For a small facility, the initial investment will run between $100,000 and $150,000 just for equipment, depending on the amount of automation you’re going for and whether you’re growing in soil or in water. A hydroponic system means a more sterile environment, but it’s more expensive and can be touchy. Soil is more forgiving, but you’ll potentially be dealing with gnats, molds, and other contaminants. Security measures on a facility of the same size will cost about $25,000, including tracking and monitoring systems.

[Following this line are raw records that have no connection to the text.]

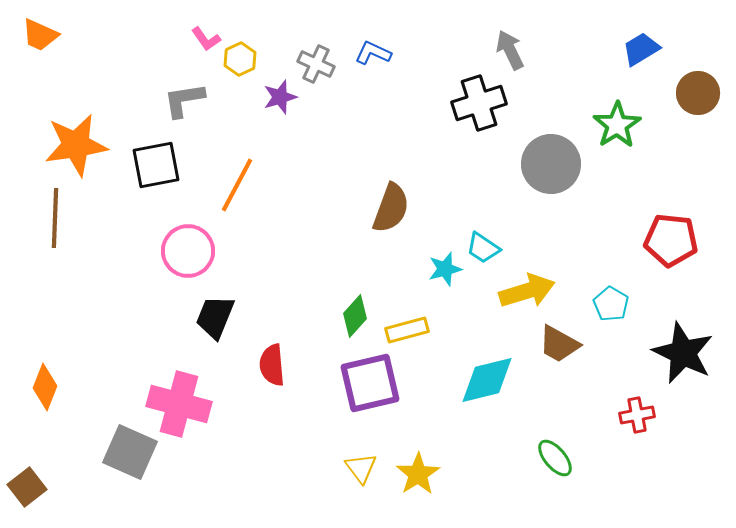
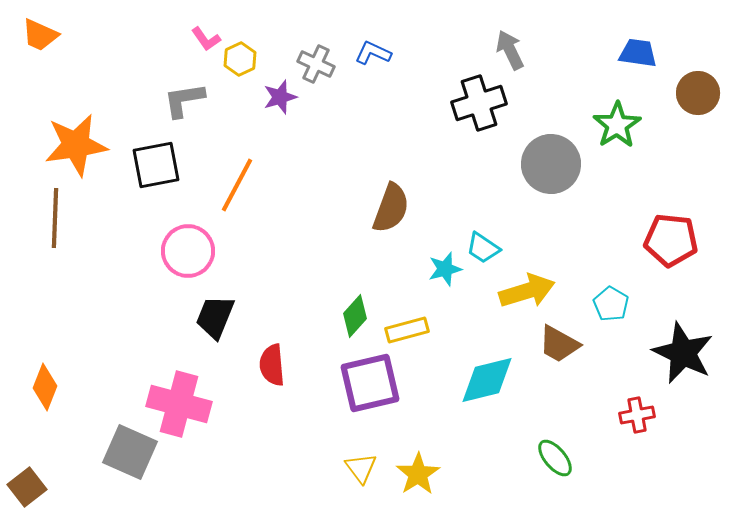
blue trapezoid: moved 3 px left, 4 px down; rotated 39 degrees clockwise
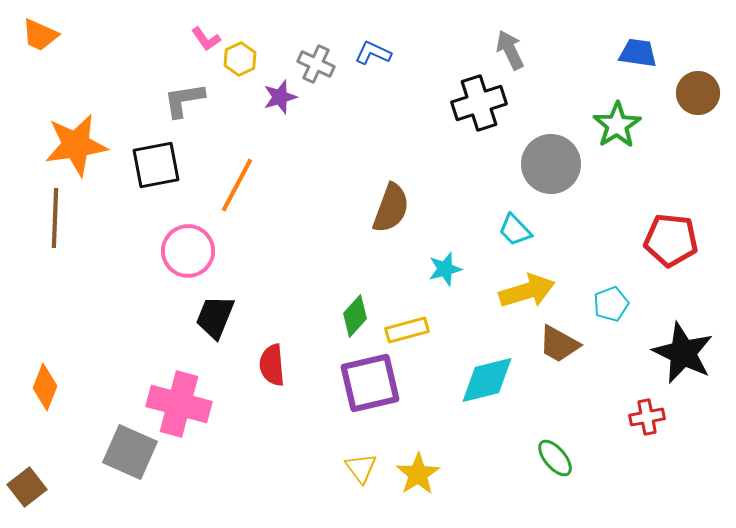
cyan trapezoid: moved 32 px right, 18 px up; rotated 12 degrees clockwise
cyan pentagon: rotated 20 degrees clockwise
red cross: moved 10 px right, 2 px down
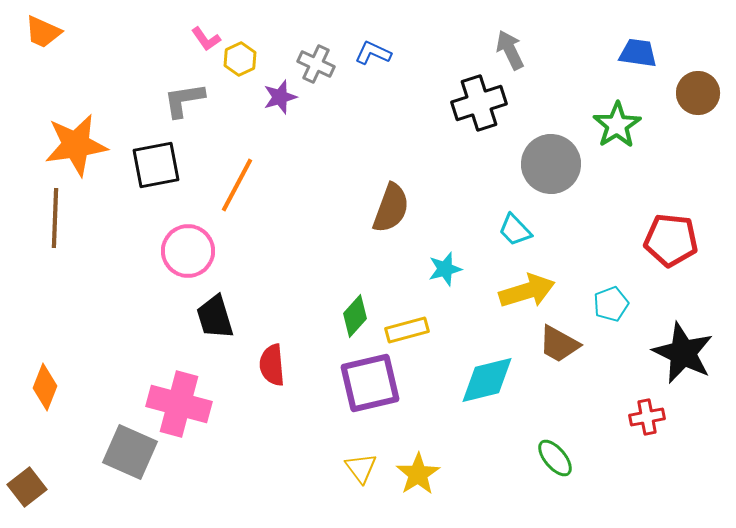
orange trapezoid: moved 3 px right, 3 px up
black trapezoid: rotated 39 degrees counterclockwise
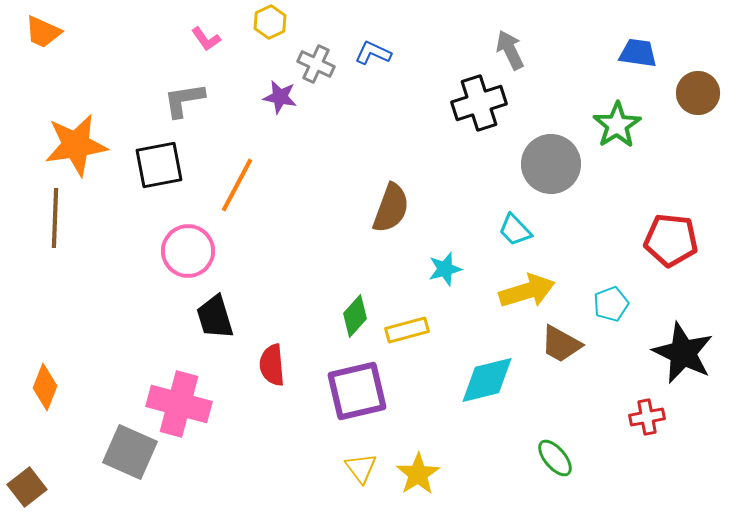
yellow hexagon: moved 30 px right, 37 px up
purple star: rotated 28 degrees clockwise
black square: moved 3 px right
brown trapezoid: moved 2 px right
purple square: moved 13 px left, 8 px down
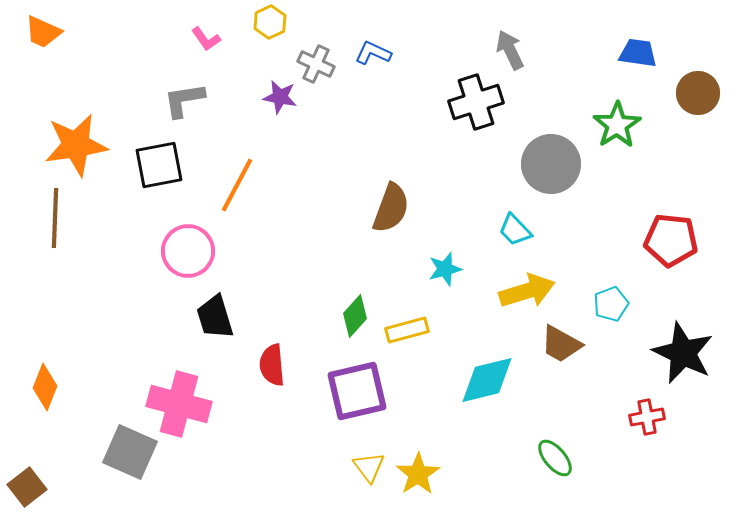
black cross: moved 3 px left, 1 px up
yellow triangle: moved 8 px right, 1 px up
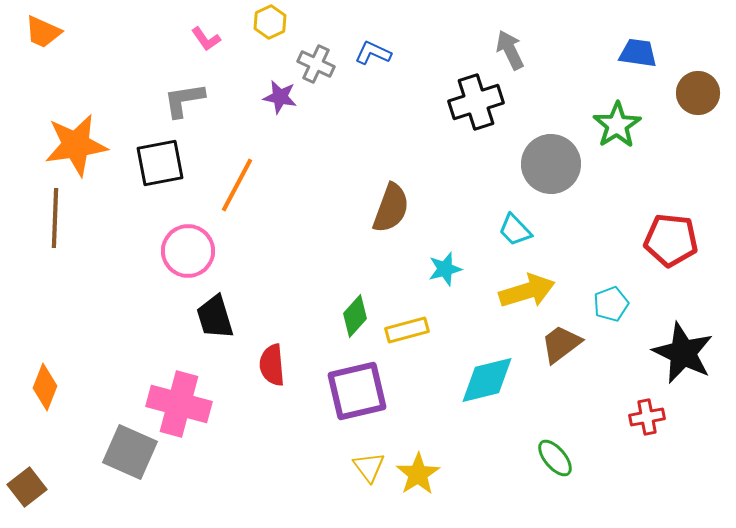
black square: moved 1 px right, 2 px up
brown trapezoid: rotated 114 degrees clockwise
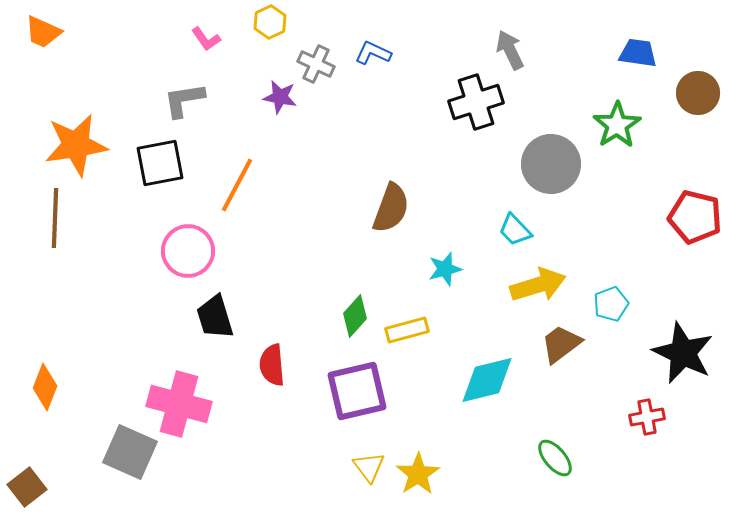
red pentagon: moved 24 px right, 23 px up; rotated 8 degrees clockwise
yellow arrow: moved 11 px right, 6 px up
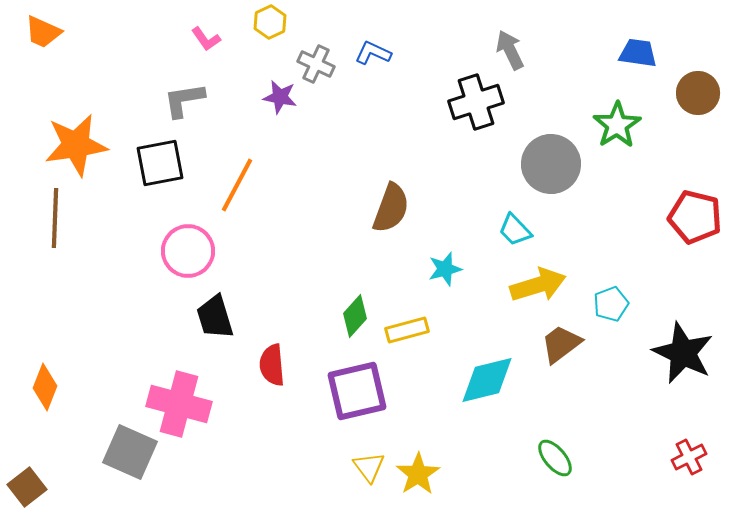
red cross: moved 42 px right, 40 px down; rotated 16 degrees counterclockwise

Oh, and if you don’t know the difference between a sativa and an indica, there’s a chance you may be in over your head. But that doesn’t mean you should give up on your pipe dreams just yet. According to Schultz, mentoring can make or break your foray into the medical marijuana industry. “It’d be a real challenge for a person to do it on their own,” says Schultz. Greenline Academy will soon be offering online courses to help newcomers transition into the industry. Other U.S.-based companies, like the Cannabis Career Institute, offer seminars and certifications on growing, marketing and more.
2. What You Need
Illustration Stephen Daniel
Anyone 19 or older can apply to become a federally licensed producer of medical marijuana. But in order to get approved, you not only need a clean criminal record spanning 10 years but also a sparkling reputation as well. If you’re known to local authorities but just haven’t been caught yet, chances are you’re not going to get one of those coveted licences. The 15-page application, available as a PDF from Health Canada’s website, is fairly complex: when all is said and done, you’ll be submitting an inch-thick ream of documentation including finger printing and security clearances, building site plans and security plans, proposed quality assurance measures and record-keeping plans, and approvals from landlords, as well as local government, police and fire authorities. No napkin sketches allowed here, in other words.

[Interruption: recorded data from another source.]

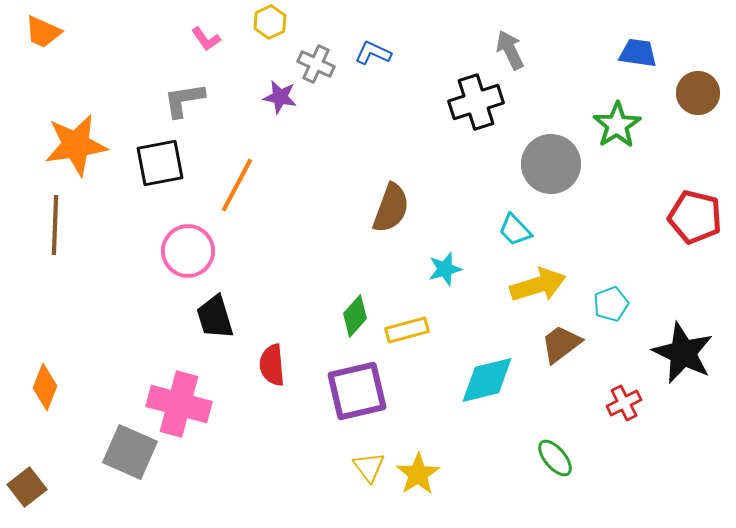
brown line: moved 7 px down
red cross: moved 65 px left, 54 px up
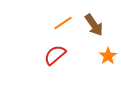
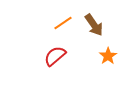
red semicircle: moved 1 px down
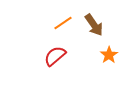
orange star: moved 1 px right, 1 px up
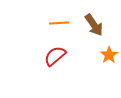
orange line: moved 4 px left; rotated 30 degrees clockwise
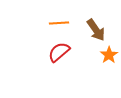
brown arrow: moved 2 px right, 5 px down
red semicircle: moved 4 px right, 4 px up
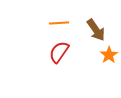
red semicircle: rotated 15 degrees counterclockwise
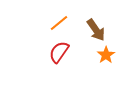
orange line: rotated 36 degrees counterclockwise
orange star: moved 3 px left
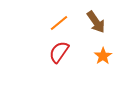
brown arrow: moved 8 px up
orange star: moved 3 px left, 1 px down
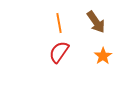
orange line: rotated 60 degrees counterclockwise
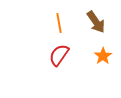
red semicircle: moved 3 px down
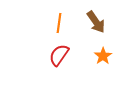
orange line: rotated 18 degrees clockwise
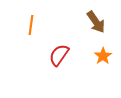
orange line: moved 28 px left, 2 px down
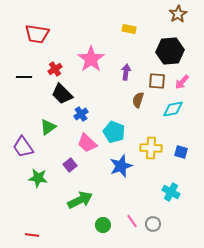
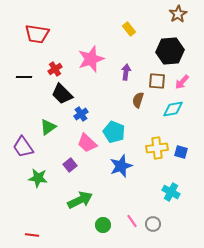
yellow rectangle: rotated 40 degrees clockwise
pink star: rotated 16 degrees clockwise
yellow cross: moved 6 px right; rotated 10 degrees counterclockwise
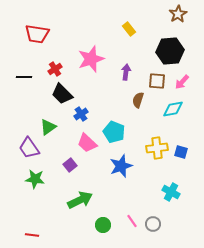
purple trapezoid: moved 6 px right, 1 px down
green star: moved 3 px left, 1 px down
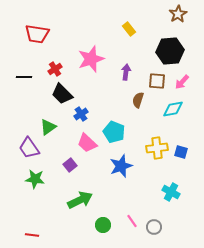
gray circle: moved 1 px right, 3 px down
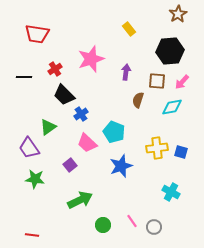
black trapezoid: moved 2 px right, 1 px down
cyan diamond: moved 1 px left, 2 px up
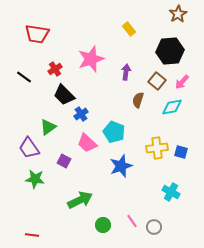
black line: rotated 35 degrees clockwise
brown square: rotated 36 degrees clockwise
purple square: moved 6 px left, 4 px up; rotated 24 degrees counterclockwise
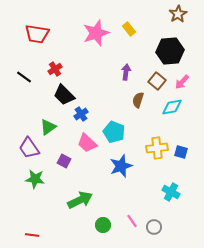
pink star: moved 5 px right, 26 px up
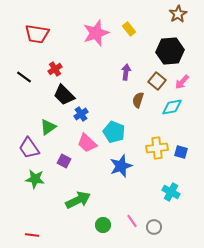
green arrow: moved 2 px left
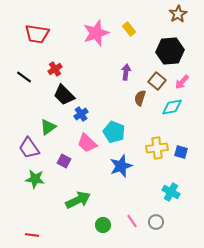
brown semicircle: moved 2 px right, 2 px up
gray circle: moved 2 px right, 5 px up
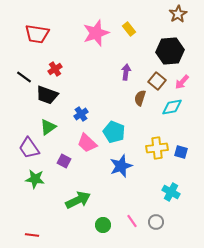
black trapezoid: moved 17 px left; rotated 25 degrees counterclockwise
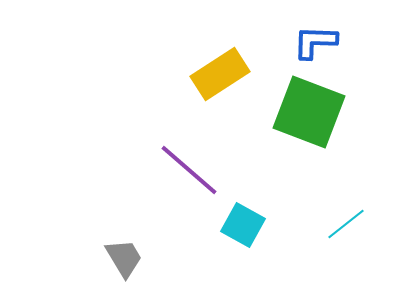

The new system is strictly mail-order only, which means today’s dispensaries and compassion clubs are being phased out. Patients will instead deal directly with growers, who will receive prescriptions and send out the product (up to 150 grams per month per patient) via certified mail. Oh, and that’s dried marijuana only – no salves, tinctures or brownies allowed.
3. The Competition
Illustration Stephen Daniel
Health Canada won’t limit the number of growers it approves, but Schultz says the Canadian medical marijuana market has the potential to support a thousand growers country-wide. Greenline Academy’s sold-out October seminar in Toronto speaks to just how much interest there is. The event drew hundreds of attendees, from lawyers and horticulturalists to doctors and pharmacists to laymen looking for a career change, with each paying nearly $2,000 to learn the ins and outs of the business.

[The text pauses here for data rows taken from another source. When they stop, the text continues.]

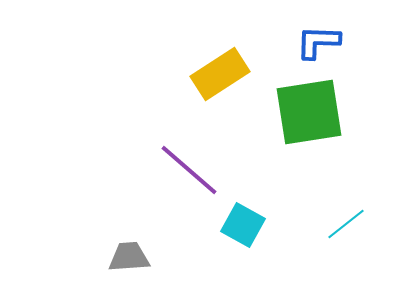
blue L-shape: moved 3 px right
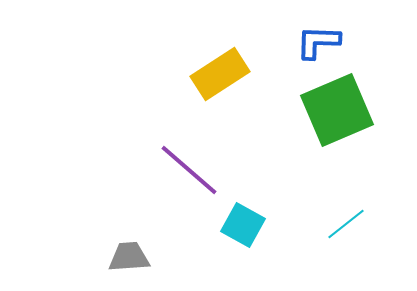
green square: moved 28 px right, 2 px up; rotated 14 degrees counterclockwise
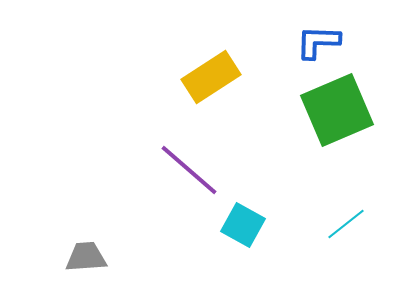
yellow rectangle: moved 9 px left, 3 px down
gray trapezoid: moved 43 px left
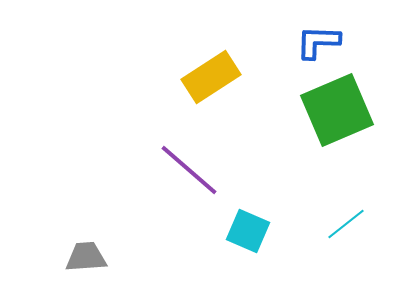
cyan square: moved 5 px right, 6 px down; rotated 6 degrees counterclockwise
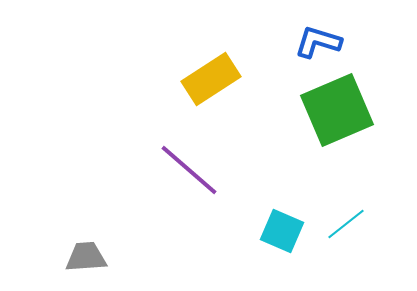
blue L-shape: rotated 15 degrees clockwise
yellow rectangle: moved 2 px down
cyan square: moved 34 px right
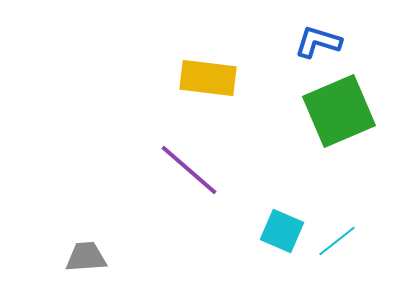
yellow rectangle: moved 3 px left, 1 px up; rotated 40 degrees clockwise
green square: moved 2 px right, 1 px down
cyan line: moved 9 px left, 17 px down
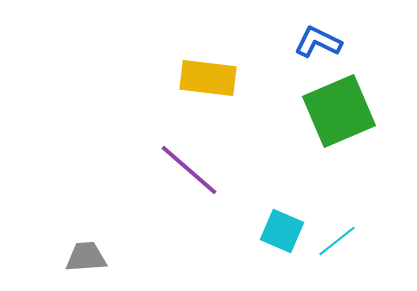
blue L-shape: rotated 9 degrees clockwise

It’s too early to tell how the marketplace will shake out once the new regulations are in place. Health Canada isn’t aware of any interest from the tobacco companies in growing marijuana, according to media relations officer Sara Lauer. But Schultz wouldn’t be surprised if big pharmaceutical companies dipped a finger or two into the pie.
But perhaps the best thing about medical marijuana from the perspective of a prospective entrant is the fact that those big players don’t necessarily enjoy insurmountable advantages over smaller players. “You don’t have to be really, really big to jump into it,” Schultz says. “You can do this as an individual or you can do it as a corporation.”